REQUIRED ACTION =
Would you write out all of the data exactly as it appears below?

Items listed in a dataset =
--------

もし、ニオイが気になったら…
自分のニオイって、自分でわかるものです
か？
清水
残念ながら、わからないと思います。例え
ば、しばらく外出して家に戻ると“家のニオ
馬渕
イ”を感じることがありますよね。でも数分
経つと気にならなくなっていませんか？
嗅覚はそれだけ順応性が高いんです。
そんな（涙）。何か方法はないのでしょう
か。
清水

--------

SOLUTION FOR THIS EXERCISE =
もし、ニオイが気になったら…
自分のニオイって、自分でわかるものです
か？
清水
残念ながら、わからないと思います。例え
ば、しばらく外出して家に戻ると“家のニオ
馬渕
イ”を感じることがありますよね。でも数分
経つと気にならなくなっていませんか？
嗅覚はそれだけ順応性が高いんです。
そんな（涙）。何か方法はないのでしょう
か。
清水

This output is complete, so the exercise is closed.